Tutti avrebbero scommesso su un Nobel per Fabiola e il collega, anche lui italiano, Guido Tonelli, a capo di un altro esperimento che ha contribuito a questi eccezionali risultati. Ma l’Accademia di Stoccolma un anno dopo la presentazione di questi risultati ha dato uno schiaffo alla ricerca di anni, premiando solo i fisici che avevano teorizzato l’esistenza del Bosone, Peter Higgs appunto e Francois Englert, dimenticando chi con anni di lavoro ha sudato sugli strumenti per dare concretezza a quella teoria. Mascherando la delusione, con il consueto sorriso Fabiola Gianotti ha commentato che un po’ di merito il Cern lo aveva pur avuto anche in quel premio. E ha promesso ancor più lavoro.

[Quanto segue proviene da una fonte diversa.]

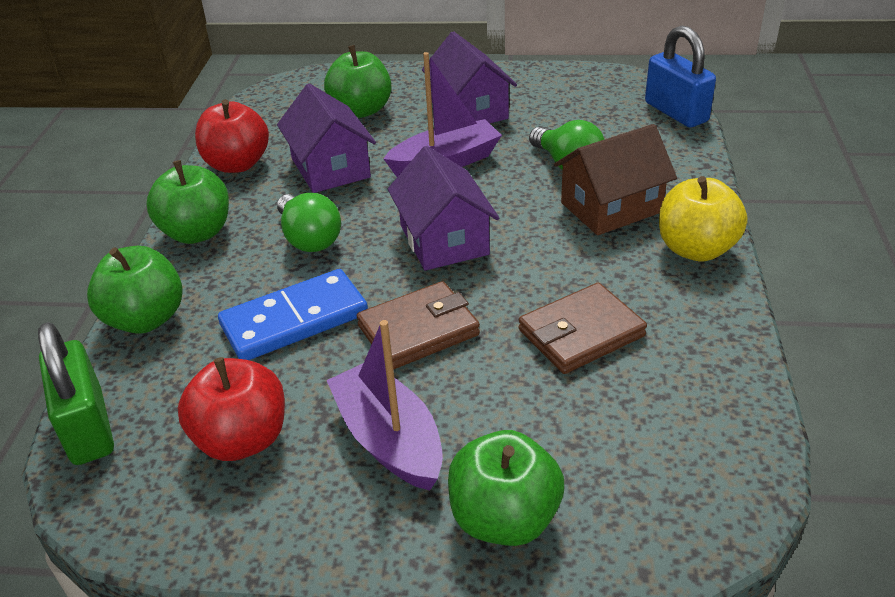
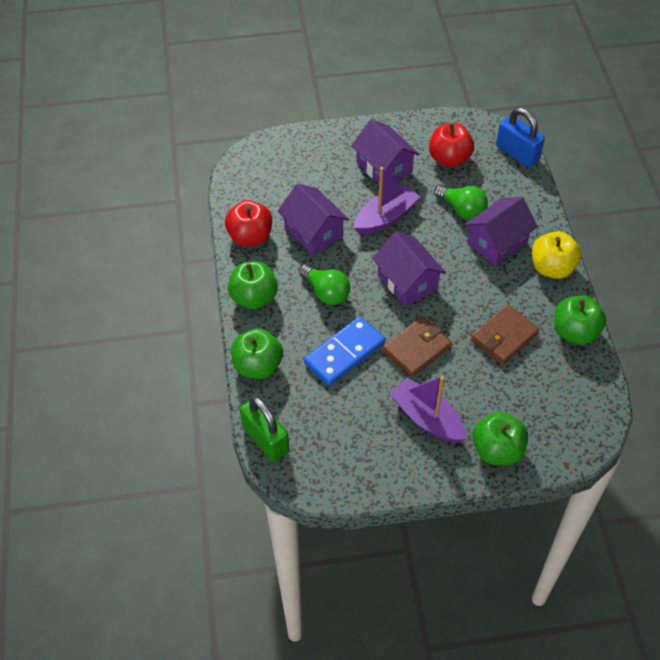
camera: 15 degrees left, 15 degrees up
red apple [178,357,285,461] -> red apple moved to [429,123,474,167]
green apple [324,45,391,118] -> green apple moved to [554,295,606,345]
brown house [554,124,677,235] -> purple house [464,196,538,266]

Il riconoscimento di oggi – prima donna alla direzione del Cern – è solo un altro gradino, il futuro di Fabiola Gianotti è sempre più luminoso, renderà ancora più orgogliosa l’Italia con altri successi. E perchè no, con quel Nobel sfuggito per un soffio

Una risposta a “La signora del Bosone

  1. La ricerca sul bosone ha assorbito capitali per 8 miliardi di Euro di fondi pubblici dell’UE.
    Capisco il desiderio insopprimibile per l’uomo di sapere come il buon Dio abbia messo insieme la realtà nella quale viviamo, ma mi chiedo: in un mondo che pare non voler mettere risorse illimitate a favore della ricerca, non sarebbe meglio procedere in un ordine di priorità e dedicare tante e tali risorse in primis a favore di chi si dedica alla ricerca delle malattie inguaribili ?
    Il giorno che non sentiremo più parlare di gente scomparsa prematuramente a causa di questa o quella patologia, credo che un’onda di gioia invaderà il mondo e a quel punto sapere che a dirigere quel gruppo di ricerca – a proposito: perché premiare solo il leader e non il gruppo intero di lavoro ? – sia stata una donna o un uomo, un italiano o un qualsiasi altro cittadino del mondo, un volto pubblicato sul TIME o uno di qualcuno perfettamente sconosciuto ai più, il vincitore di un Nobel o dell’Ambrogino d’Oro, sarà un dettaglio quasi insignificante.